• [AVAILABLE DATA]
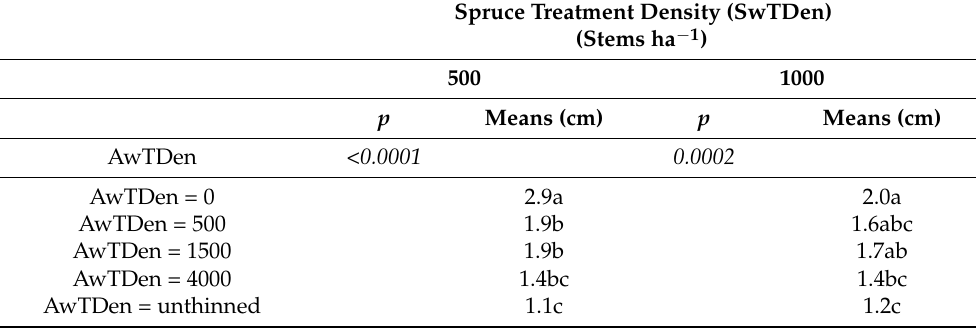
Table 6. Effects of treatments on maximum branch diameter in the branch whorl closest to 1 m of dominant spruce. Analysis for treatment effects was based on a factorial design with three levels for aspen density and two levels for spruce density—since the interaction term was significant, results were analyzed separately for each of the two spruce densities. For aspen treatment density (AwTDen), means followed by different letters (within each spruce density, SWTDen) differed significantly ( α = 0.05) based on Tukey’s HSD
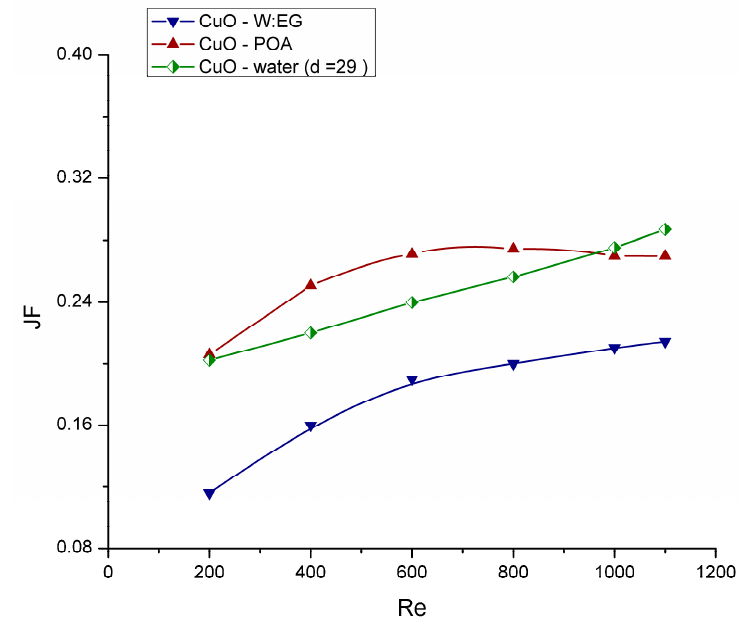
Figure 15. The effect of various base fluids and Reynolds number on the JF factor.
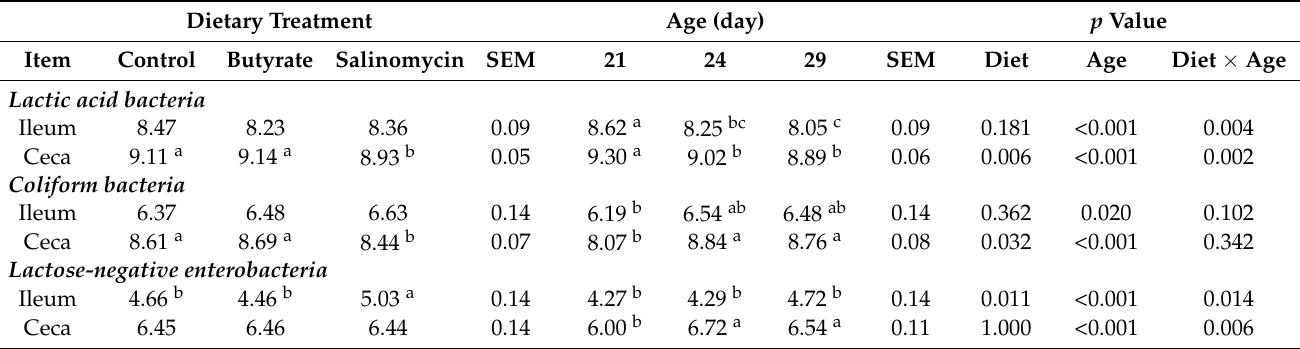
Table 2. Bacterial counts (log CFU/g digesta) in the ileum and ceca of broilers at different ages, fed a diet containing salinomycin, coated butyrate, or no dietary supplement (control) 1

• [TASK STATEMENT]
What lines above hold the word "different"? List them all.

• [SOLUTION TO THIS PROBLEM]
Table 6. Effects of treatments on maximum branch diameter in the branch whorl closest to 1 m of dominant spruce. Analysis for treatment effects was based on a factorial design with three levels for aspen density and two levels for spruce density—since the interaction term was significant, results were analyzed separately for each of the two spruce densities. For aspen treatment density (AwTDen), means followed by different letters (within each spruce density, SWTDen) differed significantly ( α = 0.05) based on Tukey’s HSD
Table 2. Bacterial counts (log CFU/g digesta) in the ileum and ceca of broilers at different ages, fed a diet containing salinomycin, coated butyrate, or no dietary supplement (control) 1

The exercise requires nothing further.